Nonduality"
Nonduality.com Home Page


Excerpts from I Am That by Sri Nisargadatta Maharaj - Part 2

read by James Traverse





I AM THAT
Dialogues of Sri Nisargadatta Maharaj

1. The Sense of ‘I am’

   Questioner:
It is a matter of daily experience that on waking up the world suddenly appears. Where
does it come from?

 Nisargadatta:
Before anything can come into being there must be somebody to whom it comes. All
appearance and disappearance presupposes a change against some changeless background.

Questioner:
Before waking up I was unconscious.

Nisargadatta:
In what sense? Having forgotten, or not having experienced? Don’t you experience even when
unconscious? Can you exist without knowing? A lapse in memory: is it a proof of non-existence?
And can you validly talk about your own non-existence as an actual experience? You cannot even
say that your mind did not exist. Did you not wake up on being called? And on waking up, was it not
the sense ‘I am’ that came first? Some seed consciousness must be existing even during sleep, or
swoon. On waking up the experience runs: ‘I am -- the body -- in the world.’ It may appear to arise
in succession but in fact it is all simultaneous, a single idea of having a body in a world. Can there
be the sense of ‘I am’ without being somebody or other?

Questioner:
I am always somebody with its memories and habits. I know no other ‘I am’.

Nisargadatta:
Maybe something prevents you from knowing? When you do not know something which others
know, what do you do?

Questioner:
I seek the source of their knowledge under their instruction.

Nisargadatta:
Is it not important to you to know whether you are a mere body, or something else? Or, maybe
nothing at all? Don’t you see that all your problems are your body’s problems -- food, clothing,
shelter, family, friends, name, fame, security, survival -- all these lose their meaning the moment
you realise that you may not be a mere body.

Questioner:
What benefit is there in knowing that I am not the body?

Nisargadatta:
Even to say that you are not the body is not quite true.
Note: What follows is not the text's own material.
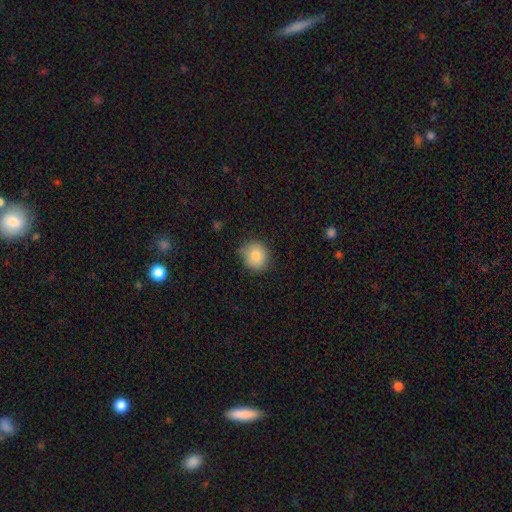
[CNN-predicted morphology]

In a way you are all the bodies, hearts
and minds and much more. Go deep into the sense of ‘I am’ and you will find. How do you find a
thing you have mislaid or forgotten? You keep it in your mind until you recall it. The sense of being,
of 'I am' is the first to emerge. Ask yourself whence it comes, or just watch it quietly. When the mind
stays in the 'I am' without moving, you enter a state which cannot be verbalised but can be
experienced. All you need to do is try and try again. After all the sense ‘I am’ is always with you,
only you have attached all kinds of things to it -- body, feelings, thoughts, ideas, possessions etc. All
these self-identifications are misleading. Because of them you take yourself to be what you are not.

Questioner:
Then what am I?

Nisargadatta:
It is enough to know what you are not. You need not know what you are. For as long as
knowledge means description in terms of what is already known, perceptual, or conceptual, there
can be no such thing as self-knowledge, for what you are cannot be described, except as 
total negation. All you can say is: ‘I am not this, I am not that’. You cannot meaningfully say ‘this is
what I am’. It just makes no sense. What you can point out as 'this' or 'that' cannot be yourself.
Surely, you can not be 'something' else. You are nothing perceivable, or imaginable. Yet, without
you there can be neither perception nor imagination. You observe the heart feeling, the mind
thinking, the body acting; the very act of perceiving shows that you are not what you perceive. Can
there be perception, experience without you? An experience must ‘belong'. Somebody must come
and declare it as his own. Without an experiencer the experience is not real. It is the experiencer
that imparts reality to experience. An experience which you cannot have, of what value is it to you?

Questioner:
The sense of being an experiencer, the sense of ‘I am’, is it not also an experience?

Nisargadatta:
Obviously, every thing experienced is an experience. And in every experience there arises the
experiencer of it. Memory creates the illusion of continuity. In reality each experience has its own
experiencer and the sense of identity is due to the common factor at the root of all experiencer-
experience relations. Identity and continuity are not the same. Just as each flower has its own
colour, but all colours are caused by the same light, so do many experiences appear in the
undivided and indivisible awareness, each separate in memory, identical in essence. This essence
is the root, the foundation, the timeless and spaceless 'possibility' of all experience.

Questioner:
How do I get at it?

Nisargadatta:
You need not get at it, for you are it. It will get at you, if you give it a chance. Let go your
attachment to the unreal and the real will swiftly and smoothly step into its own. Stop imagining
yourself being or doing this or that and the realisation that you are the source and heart of all will
dawn upon you. With this will come great love which is not choice or predilection, nor attachment,
but a power which makes all things love-worthy and lovable.